Most of the scams are done through newly set up accounts so banks shouldn’t allow large sums of money going into new accounts to be removed within a short period of time and only transfers to another bank account permitted with the same time limits again if the account the money is going into has recently been opened. If there was a time limit before the funds were released, hopefully, the fraud will have been picked up by the victim. There should be more checks on bank accounts being opened although fraudulent documents seem all too easy to get. Perhaps there could be a centralised system that checks
customers names and account details match and any changes recently made should be double checked before transactions can go ahead.

What I wonder is this, are there sufficient people in banks who see dodgy transactions. Technology is good but it still needs human intervention to spot and do something to block bad transactions.

Colin says:
5 July 2018

I have opened a basic bank account which I use for most of my online purchases and just add money to this account when I want to purchase leaving near zero in when not spending therefor if somebody gets my
details for this debit card the bank will not let them spend because there is no money in.
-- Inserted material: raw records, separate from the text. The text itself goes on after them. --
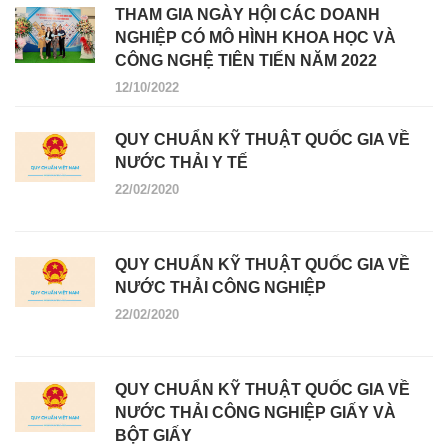
THAM GIA NGÀY HỘI CÁC DOANH
NGHIỆP CÓ MÔ HÌNH KHOA HỌC VÀ
CÔNG NGHỆ TIÊN TIẾN NĂM 2022
12/10/2022
QUY CHUẨN KỸ THUẬT QUỐC GIA VỀ
NƯỚC THẢI Y TẾ
22/02/2020
QUY CHUẨN KỸ THUẬT QUỐC GIA VỀ
NƯỚC THẢI CÔNG NGHIỆP
22/02/2020
QUY CHUẨN KỸ THUẬT QUỐC GIA VỀ
NƯỚC THẢI CÔNG NGHIỆP GIẤY VÀ
BỘT GIẤY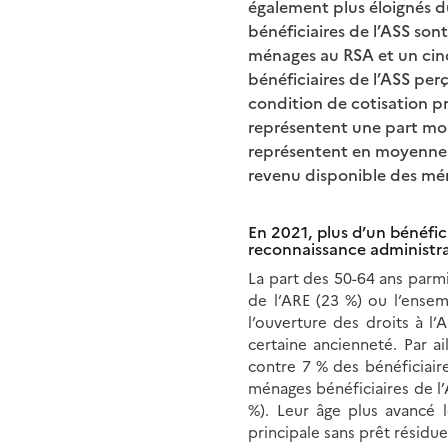
également plus éloignés d
bénéficiaires de l’ASS son
ménages au RSA et un cinq
bénéficiaires de l’ASS per
condition de cotisation pr
représentent une part moi
représentent en moyenne 
revenu disponible des mé
En 2021, plus d’un bénéfic
reconnaissance administr
La part des 50-64 ans parmi
de l’ARE (23 %) ou l’ense
l’ouverture des droits à l
certaine ancienneté. Par a
contre 7 % des bénéficiair
ménages bénéficiaires de l’
%). Leur âge plus avancé l
principale sans prêt résidu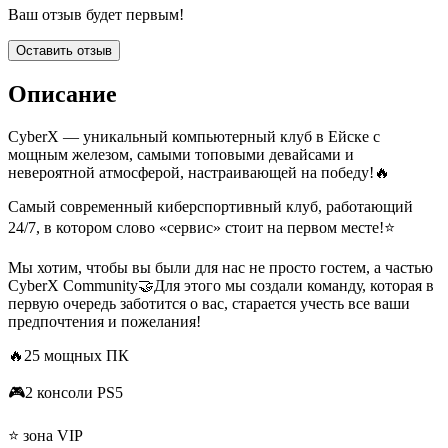
Ваш отзыв будет первым!
Оставить отзыв
Описание
CyberX — уникальный компьютерный клуб в Ейске с
мощным железом, самыми топовыми девайсами и
невероятной атмосферой, настраивающей на победу!🔥
Самый современный киберспортивный клуб, работающий
24/7, в котором слово «сервис» стоит на первом месте!⭐️
Мы хотим, чтобы вы были для нас не просто гостем, а частью
CyberX Community🤝Для этого мы создали команду, которая в
первую очередь заботится о вас, старается учесть все ваши
предпочтения и пожелания!
🔥25 мощных ПК
🎮2 консоли PS5
⭐️ зона VIP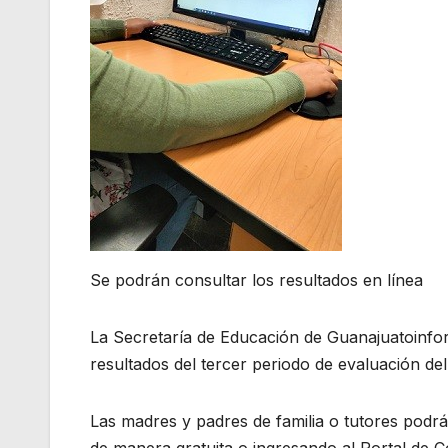
Se podrán consultar los resultados en línea
La Secretaría de Educación de Guanajuatoinform
resultados del tercer periodo de evaluación del
Las madres y padres de familia o tutores podr
de manera gratuita o ingresando al Portal de Co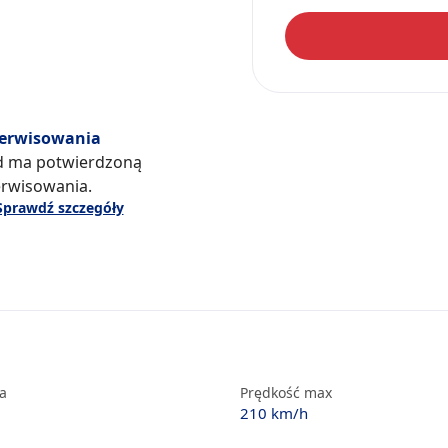
serwisowania
d ma potwierdzoną
erwisowania.
Sprawdź szczegóły
ka
Prędkość max
210 km/h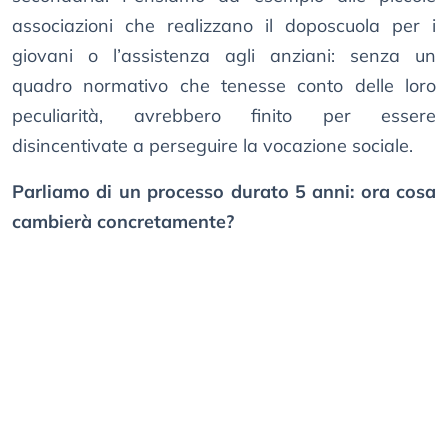
associazioni che realizzano il doposcuola per i
giovani o l’assistenza agli anziani: senza un
quadro normativo che tenesse conto delle loro
peculiarità, avrebbero finito per essere
disincentivate a perseguire la vocazione sociale.
Parliamo di un processo durato 5 anni: ora cosa
cambierà concretamente?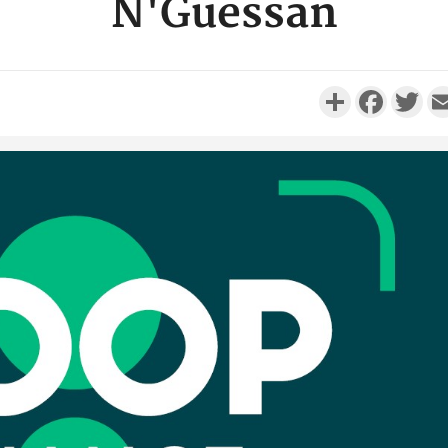
N'Guessan
Partager
Faceboo
Twi
Côte 
anni
l'Indépend
Dé
Côte d'I
promet des
les dégu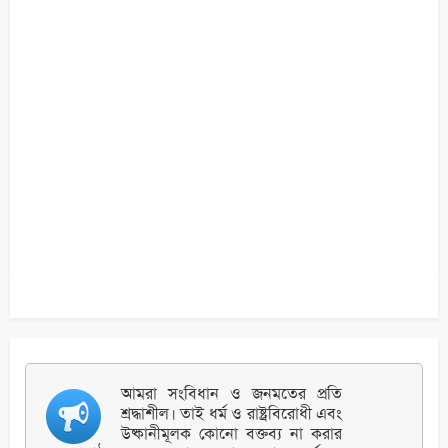
আমরা সংবিধান ও জনমতের প্রতি
শ্রদ্ধাশীল। তাই ধর্ম ও রাষ্ট্রবিরোধী এবং
উষ্কানীমূলক কোনো বক্তব্য না করার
This comment was removed at the request of the user

Judy Godfrey says:
5 July 2018

On the positive side I have recently had 3 fraudulent transactions (in the past year) and each time I phoned my bank they refunded my money without a quibble. Yes, it’s a pain having to change card numbers with various accounts I hold, but the replacement card came through pretty quickly so I was inconvenienced for as short a time as possible.

I agree there must be some way these transactions can be identified, but short of keeping your own purchase ledger type of hard copy and reconciling it with your statement, I can’t think of an easy way for banks to know which transactions are likely to be fraudulent. As previously stated – if your bank knows you and there is an unfamiliar type of transaction they will call you to check if it’s ok.

Sean O'Brien says:
5 July 2018

Seems to me that the Banks need to make more stringent checks when an account is opened. I cannot believe that this cannot be done and if it makes opening an account harder so be it.

If the Banks became legally liable or responsible for fraud than I think they would try harder.

We receive a poorer service from our Banks every year what with closing branches, impossible questions and closing of ATM’s and yet they continue to make obscene profits.

Sadly I too do not do any form of internet banking because if anything went wrong I do not trust my Bank to put it right.

One reason why fraud is so prevalent is that the fraudster knows that they can easily get away with it. The burden of proof required by the law is so stringent – beyond all reasonable doubt – that their chances of conviction are negligible. I would introduce a new fraud act that would place the burden of proof onto the accused- having been found to be in possession of the said monies or participated in their transaction to a third party, the accused would have to satisfy the court that all monies found to have passed through their hands were the result of legal transactions. If they could not so do, the court would have no choice but to find them guilty as charged. All the accused’s assets would be impounded by the court until its final decision was reached, suitable charges being levied by the court for its services. Fraud is a crime always carried out with malice aforethought, as was previously recognised. In the 18th C the accused could have been placed in a ‘squeezing house’ and slowly relieved of his ill-gotten gains by hugely inflated prices for food and drink. The lawyers would of course, rub their hands with glee at the prospect of endless fees, until the accused was reduced to penury. In the event of a guilty verdict in the 18th C, then there was a guarenteed trip in a cart to the Tyburn Tree to meet Jolly Jack Ketch and after a brief spell of tap dancing on fresh air, why, they never did it again!
Yes, there are practical and effective measures to be taken to reduce fraud, fraudsters should be well aware that a public tired of their deprivations, might clamour for a return to some tried and tested remedys!